Nell'armonioso oratorio di Gaffi trionfa «La forza del divino amore»
domenica 10 gennaio 2010
Armato di una matita tagliente come una lama e di un'arguta vena umoristica, il pittore Pier Leone Ghezzi ci ha regalato alcune tra le più brillanti caricature dei maggiori protagonisti della musica italiana settecentesca, come il grottesco profilo di Vivaldi ormai passato alla storia. Il suo disegno dedicato a Tommaso Bernardo Gaffi (1667-1744) risulta addirittura l'unica immagine del compositore romano a noi giunta e le poche parole apposte in calce dallo stesso Ghezzi ce ne restituiscono un breve e scanzonato ritratto artistico-biografico: «Il signor Bernardo Gaffi, allievo del signor Bernardo Pasquini, bravissimo sonator di cembalo et anche un uomo assai timorato di Dio, et un santarello».
Organista, clavicembalista e compositore conteso nei salotti dell'alta nobiltà porporata e secolare della città eterna, Gaffi fu attivo presso le più importanti istituzioni religiose romane dell'epoca " da Santa Maria Maggiore alla Chiesa del Gesù ", ma di lui oggi ben poco si riesce a rintracciare su testi e manuali. Più dell'ironia e dell'oblio può però la sua musica, tutta da riscoprire e da ascoltare, come ci invita a fare la prima registrazione assoluta " realizzata dall'ensemble Pian & Forte diretto da Antonio Frigé " dell'oratorio La forza del divino amore, scritto nel 1690 e incentrato su un episodio della vita di santa Teresa d'Avila (qui interpretata dal soprano Marivì Blasco), che insieme con l'amato fratello Rodrigo (il basso Sergio Foresti) viene invitata dall'Amor Divino (il soprano Leona Peleskova) a partire in missione per l'Africa (cd pubblicato nel 2004 dall'etichetta inglese Chandos e ora nuovamente distribuito da Sound and Music).
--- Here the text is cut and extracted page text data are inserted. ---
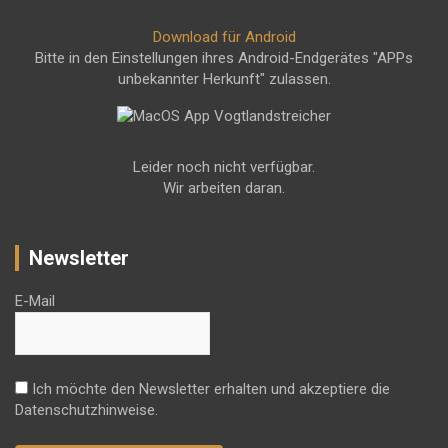
Download für Android
Bitte in den Einstellungen ihres Android-Endgerätes "APPs
unbekannter Herkunft" zulassen.
Leider noch nicht verfügbar.
Wir arbeiten daran.
Newsletter
E-Mail
Ich möchte den Newsletter erhalten und akzeptiere die
Datenschutzhinweise.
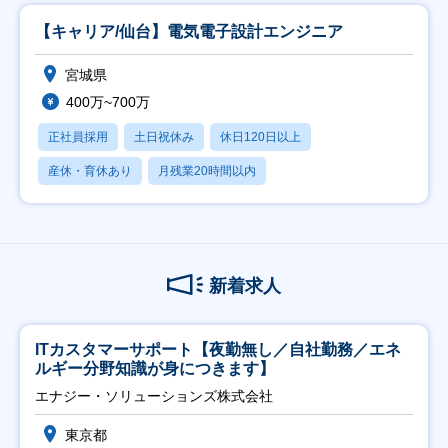
【キャリア/仙台】電気電子設計エンジニア
宮城県
400万~700万
正社員採用
土日祝休み
休日120日以上
産休・育休あり
月残業20時間以内
新着求人
ITカスタマーサポート【夜勤無し／自社勤務／エネ
ルギー分野知識が身につきます】
エナジー・ソリューションズ株式会社
東京都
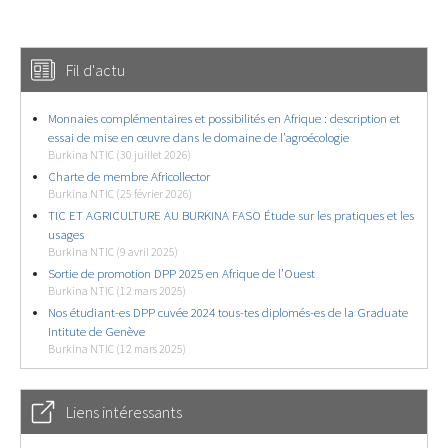
Fil d'actu
Monnaies complémentaires et possibilités en Afrique : description et
essai de mise en œuvre dans le domaine de l’agroécologie
Burkina NTIC (30 juillet 2026)
Charte de membre Africollector
Burkina NTIC (25 février 2026)
TIC ET AGRICULTURE AU BURKINA FASO Étude sur les pratiques et les
usages
Burkina NTIC (9 avril 2025)
Sortie de promotion DPP 2025 en Afrique de l’Ouest
Burkina NTIC (12 mars 2025)
Nos étudiant-es DPP cuvée 2024 tous-tes diplomés-es de la Graduate
Intitute de Genève
Burkina NTIC (12 mars 2025)
Liens intéressants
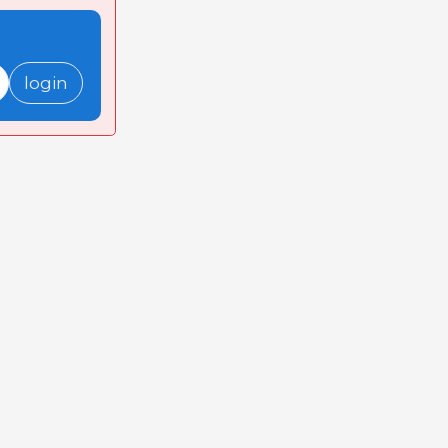
login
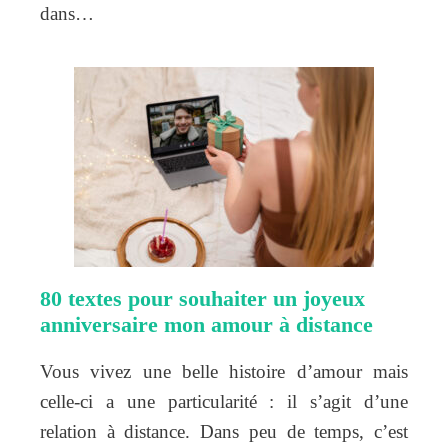
dans…
80 textes pour souhaiter un joyeux
anniversaire mon amour à distance
Vous vivez une belle histoire d’amour mais
celle-ci a une particularité : il s’agit d’une
relation à distance. Dans peu de temps, c’est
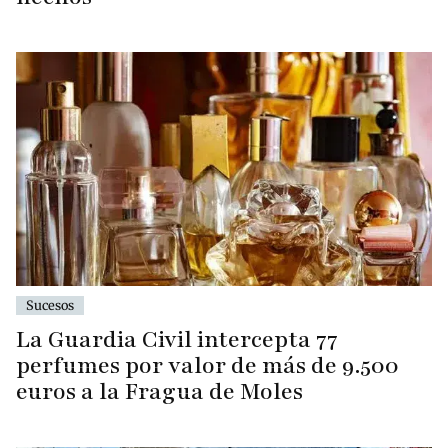
Sucesos
La Guardia Civil intercepta 77
perfumes por valor de más de 9.500
euros a la Fragua de Moles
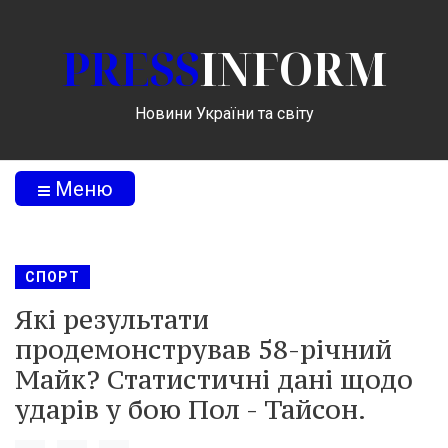
PRESS
INFORM
Новини України та світу
Меню
СПОРТ
Які результати
продемонстрував 58-річний
Майк? Статистичні дані щодо
ударів у бою Пол - Тайсон.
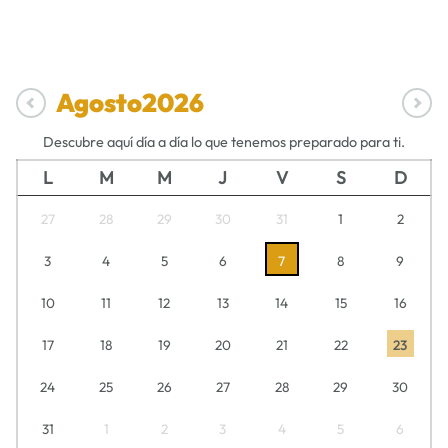
Agosto
2026
Descubre aquí día a día lo que tenemos preparado para ti.
L
M
M
J
V
S
D
27
28
29
30
31
1
2
3
4
5
6
7
8
9
10
11
12
13
14
15
16
17
18
19
20
21
22
23
24
25
26
27
28
29
30
31
1
2
3
4
5
6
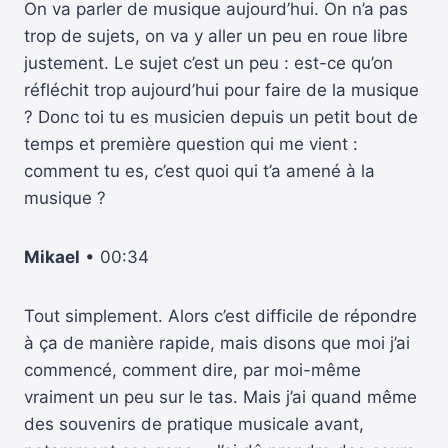
On va parler de musique aujourd’hui. On n’a pas
trop de sujets, on va y aller un peu en roue libre
justement. Le sujet c’est un peu : est-ce qu’on
réfléchit trop aujourd’hui pour faire de la musique
? Donc toi tu es musicien depuis un petit bout de
temps et première question qui me vient :
comment tu es, c’est quoi qui t’a amené à la
musique ?
Mikael
• 00:34
Tout simplement. Alors c’est difficile de répondre
à ça de manière rapide, mais disons que moi j’ai
commencé, comment dire, par moi-même
vraiment un peu sur le tas. Mais j’ai quand même
des souvenirs de pratique musicale avant,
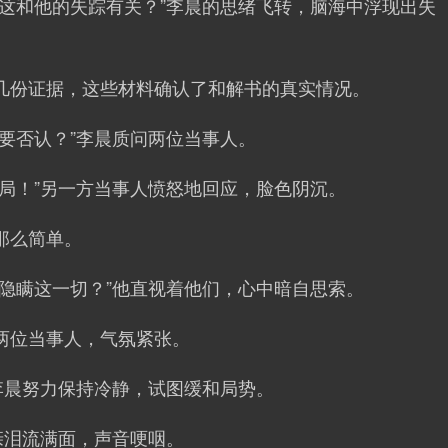
道这和他的失踪有关？”李晨的思绪飞转，脑海中浮现出失
几份证据，这些材料确认了和解书的真实情况。
要否认？”李晨质问两位当事人。
局！”另一方当事人愤怒地回应，脸色阴沉。
那么简单。
隐瞒这一切？”他直视着他们，心中暗自思索。
两位当事人，气氛紧张。
李晨努力保持冷静，试图缓和局势。
亲泪流满面，声音哽咽。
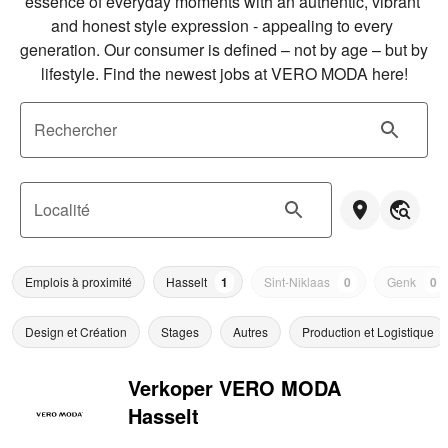
essence of everyday moments with an authentic, vibrant 
and honest style expression - appealing to every 
generation. Our consumer is defined – not by age – but by 
lifestyle. Find the newest jobs at VERO MODA here!
Rechercher
Localité
Emplois à proximité
Hasselt
1
Sint-Niklaas
0
Genk
0
Design et Création
Stages
Autres
Production et Logistique
Verkoper VERO MODA
Hasselt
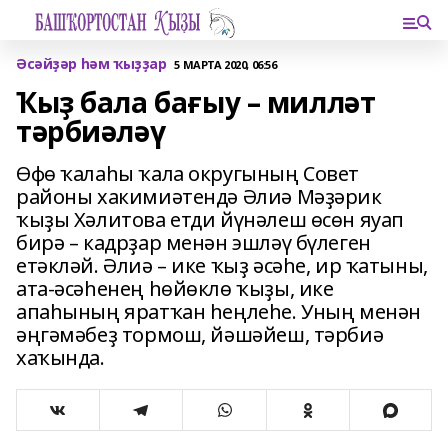
Әсәйҙәр һәм ҡыҙҙар
5 МАРТА 2020, 06:56
Ҡыҙ бала бағыу – милләт
тәрбиәләү
Өфө ҡалаһы ҡала округының Совет
районы хакимиәтендә Әлиә Мәҙәрик
ҡыҙы Хәлитова етди йүнәлеш өсөн яуап
бирә – кадрҙар менән эшләү бүлеген
етәкләй. Әлиә – ике ҡыҙ әсәһе, ир ҡатыны,
ата-әсәһенең һөйөклө ҡыҙы, ике
апаһының яратҡан һеңлеһе. Уның менән
әңгәмәбеҙ тормош, йәшәйеш, тәрбиә
хаҡында.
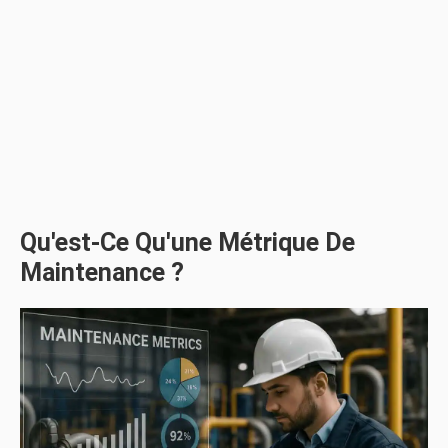
Qu'est-Ce Qu'une Métrique De
Maintenance ?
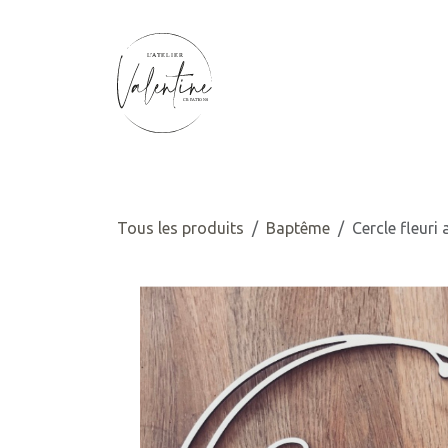
SE RENDRE AU CONTENU
Accueil
Mariage
Naissance
b
Tous les produits
Baptême
Cercle fleuri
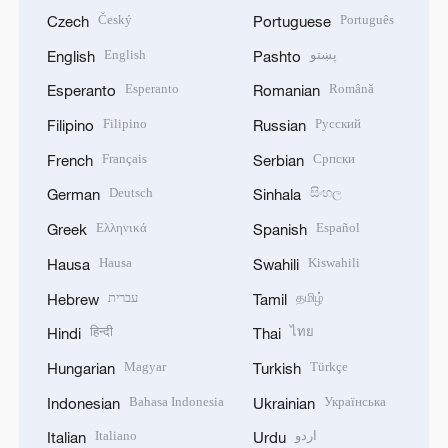
Český
Português
Czech
Portuguese
English
پښتو
English
Pashto
Esperanto
Română
Esperanto
Romanian
Filipino
Русский
Filipino
Russian
Français
Српски
French
Serbian
Deutsch
සිංහල
German
Sinhala
Ελληνικά
Español
Greek
Spanish
Hausa
Kiswahili
Hausa
Swahili
עברית
தமிழ்
Hebrew
Tamil
हिन्दी
ไทย
Hindi
Thai
Magyar
Türkçe
Hungarian
Turkish
Bahasa Indonesia
Українська
Indonesian
Ukrainian
Italiano
اردو
Italian
Urdu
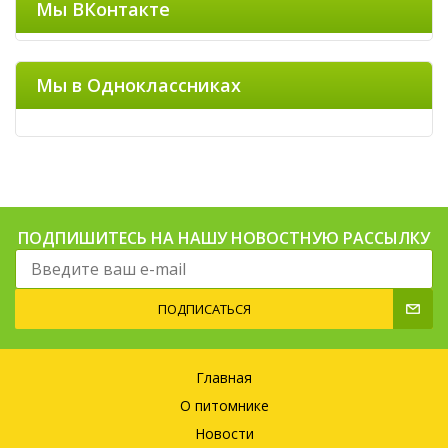
Мы ВКонтакте
Мы в Одноклассниках
ПОДПИШИТЕСЬ НА НАШУ НОВОСТНУЮ РАССЫЛКУ
ПОДПИСАТЬСЯ
Главная
О питомнике
Новости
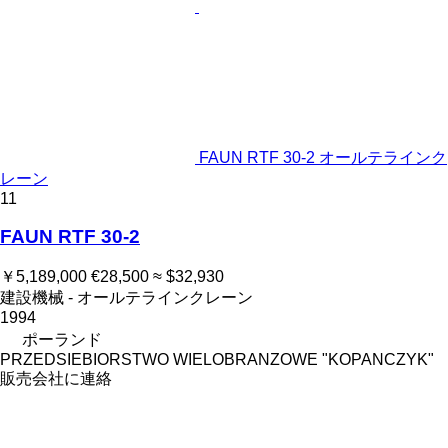
FAUN RTF 30-2 オールテラインク
レーン
11
FAUN RTF 30-2
￥5,189,000
€28,500
≈ $32,930
建設機械 - オールテラインクレーン
1994
ポーランド
PRZEDSIEBIORSTWO WIELOBRANZOWE "KOPANCZYK"
販売会社に連絡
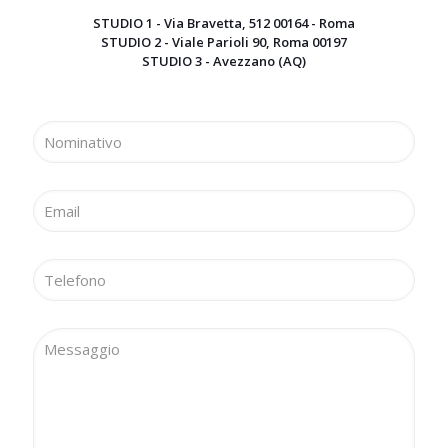
STUDIO 1 - Via Bravetta, 512 00164 - Roma
STUDIO 2 - Viale Parioli 90, Roma 00197
STUDIO 3 - Avezzano (AQ)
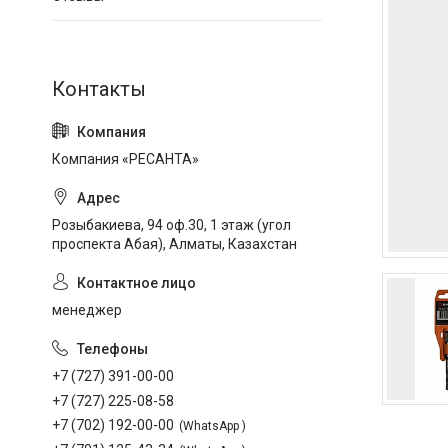
Компания «РЕСАНТА»
Розыбакиева, 94 оф.30, 1 этаж (угол
проспекта Абая), Алматы, Казахстан
менеджер
+7 (727) 391-00-00
+7 (727) 225-08-58
+7 (702) 192-00-00
WhatsApp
Forgiata sul modello formale della cantata da camera italiana, con la sua caratteristica alternanza tra arie e recitativi, la partitura si declina tra il piglio "guerresco" della sezione iniziale, con una vera e propria "chiamata alle armi" al servizio del Signore, e il clima maggiormente meditativo e contemplativo della seconda parte, dove Gaffi incastona alcune perle di rara bellezza " come gli incantevoli duetti "O quanto soavi" e "Van piacer" " e dispensa il meglio di una sapiente scrittura perfettamente plasmata sugli artifici retorici del più raffinato stile musicale barocco.